* [ページ本文]
┌────────

この基材レンズ10は、ガラス(硝材 BSL7 (株)オハラ製)で構成されている。この基材レンズ10は、光学機能面10aと光学機能面10bとを有する両凹レンズ形状をなしている。光学機能面10a、10bは凹状の球面又は非球面をなしている。
【0020】
また、基材レンズ10は、外径D=20mm、光学機能面10aの近似曲率半径ρ=25mm、光学機能面10bの近似曲率半径ρ=38mm、光学有効径D=15mm、中心Oを通る中心肉厚t=1mmである。
【0021】
なお、基材レンズ10は、例えば対向配置された不図示の金型内にガラス素材を配置して加圧成形し、冷却することで得られる。また、圧縮成形以外にも、切削加工や研磨加工等により得ることができる。また、ガラス素材の代わりに透明な合成樹脂を用いて、射出成形により得ることもできる。
【0022】
本実施形態では、図1Bに示すように、基材レンズ10(光学機能面10a)に、第1の樹脂としての微量の未硬化の紫外線硬化型樹脂11を吐出する(第1の吐出工程)。なお、基材レンズ10に紫外線硬化型樹脂11を吐出するのは、樹脂が流れないように凹面に吐出するためである。従って、後述するように(図5A参照)、基材レンズが凸面の場合は金型に紫外線硬化型樹脂11を吐出する。
【0023】
基材レンズ10への紫外線硬化型樹脂11の吐出重量WはW≒38mgとした。
次に、図1Cに示すように、樹脂が吐出された基材レンズ10を、その光軸の中心Oを回転軸として2回転/secの速度(120rpm)で回転させる。これにより、未硬化の紫外線硬化型樹脂11に遠心力が作用し、紫外線硬化型樹脂11は吐出時の径よりも大きく拡げられる。これと同時に、吐出された紫外線硬化型樹脂11は、空気との接触面側は凹面に形成される。

└────────

* [必須課題]
A - 本文によると、基材レンズ10はどの硝材のガラスで構成されていますか。
B - 基材レンズの製造工程を述べた本文の続きを書いてください。
記録データは本文とは関係がありません。

* [記録データ]
┌────────

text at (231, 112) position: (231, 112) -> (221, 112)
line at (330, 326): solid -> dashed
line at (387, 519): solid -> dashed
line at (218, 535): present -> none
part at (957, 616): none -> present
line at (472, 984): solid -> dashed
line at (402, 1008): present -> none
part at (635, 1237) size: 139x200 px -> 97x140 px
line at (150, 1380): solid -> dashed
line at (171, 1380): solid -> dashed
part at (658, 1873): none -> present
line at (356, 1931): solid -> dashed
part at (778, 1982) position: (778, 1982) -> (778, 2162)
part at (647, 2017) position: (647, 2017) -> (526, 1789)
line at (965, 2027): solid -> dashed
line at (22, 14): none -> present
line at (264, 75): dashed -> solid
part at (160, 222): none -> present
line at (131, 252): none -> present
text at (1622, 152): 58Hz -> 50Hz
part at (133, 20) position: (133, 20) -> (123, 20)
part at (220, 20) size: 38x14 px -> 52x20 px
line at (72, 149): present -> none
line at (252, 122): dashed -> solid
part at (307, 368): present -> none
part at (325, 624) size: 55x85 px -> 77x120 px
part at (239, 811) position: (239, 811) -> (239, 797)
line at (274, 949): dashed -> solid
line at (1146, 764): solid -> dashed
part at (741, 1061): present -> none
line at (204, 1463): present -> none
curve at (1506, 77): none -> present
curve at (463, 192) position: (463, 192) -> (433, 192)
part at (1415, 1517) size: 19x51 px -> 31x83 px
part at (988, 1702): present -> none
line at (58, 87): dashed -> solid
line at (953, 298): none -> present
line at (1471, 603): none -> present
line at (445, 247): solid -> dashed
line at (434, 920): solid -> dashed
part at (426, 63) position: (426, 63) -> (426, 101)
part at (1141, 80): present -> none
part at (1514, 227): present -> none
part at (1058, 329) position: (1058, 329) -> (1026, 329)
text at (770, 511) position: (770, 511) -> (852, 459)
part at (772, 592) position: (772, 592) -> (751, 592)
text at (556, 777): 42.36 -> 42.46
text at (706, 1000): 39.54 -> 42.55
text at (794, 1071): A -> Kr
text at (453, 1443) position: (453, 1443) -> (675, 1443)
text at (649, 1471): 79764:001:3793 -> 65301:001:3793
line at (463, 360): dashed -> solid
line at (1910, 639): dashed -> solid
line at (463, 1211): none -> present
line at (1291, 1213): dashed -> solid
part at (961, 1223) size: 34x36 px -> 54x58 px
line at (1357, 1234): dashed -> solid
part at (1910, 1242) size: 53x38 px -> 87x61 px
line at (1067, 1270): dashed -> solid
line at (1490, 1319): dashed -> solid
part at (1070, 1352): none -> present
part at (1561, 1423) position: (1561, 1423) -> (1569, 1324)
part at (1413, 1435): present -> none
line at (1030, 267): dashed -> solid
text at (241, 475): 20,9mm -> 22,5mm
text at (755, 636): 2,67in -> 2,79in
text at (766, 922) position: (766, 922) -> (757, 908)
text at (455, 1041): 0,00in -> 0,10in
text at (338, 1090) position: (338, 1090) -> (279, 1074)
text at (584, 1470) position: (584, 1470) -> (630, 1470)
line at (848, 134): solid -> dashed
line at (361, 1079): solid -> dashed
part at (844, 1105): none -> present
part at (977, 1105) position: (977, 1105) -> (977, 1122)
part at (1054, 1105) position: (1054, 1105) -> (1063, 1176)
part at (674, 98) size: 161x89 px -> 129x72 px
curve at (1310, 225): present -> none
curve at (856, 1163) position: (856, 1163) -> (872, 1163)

└────────

* [回答一覧]
A - (株)オハラ製の硝材BSL7のガラスで構成されています。

B -
【0024】
そして、基材レンズ10を回転させながら、基材レンズ10を通して紫外線ランプ14により硬化エネルギーとしての紫外線100を照射する(第1の照射工程)。すなわち、光学機能面10aと反対側の光学機能面10b側から紫外線100を照射する。なお、光学機能面10a側から紫外線100を照射してもよい。こうして、吐出された紫外線硬化型樹脂11を硬化させる。
【0025】
このときの硬化条件は、紫外線照度LがL=20±2mW/cmの略均一な照度分布をもつ紫外線を8秒間照射した。
照射後の紫外線硬化型樹脂11は、ほぼ硬化収縮を完了し、中心の樹脂厚tがt≒0.4mmとなっている。また、固化した状態で空気に触れている面は酸素による硬化阻害で未硬化樹脂が薄膜状に残っている。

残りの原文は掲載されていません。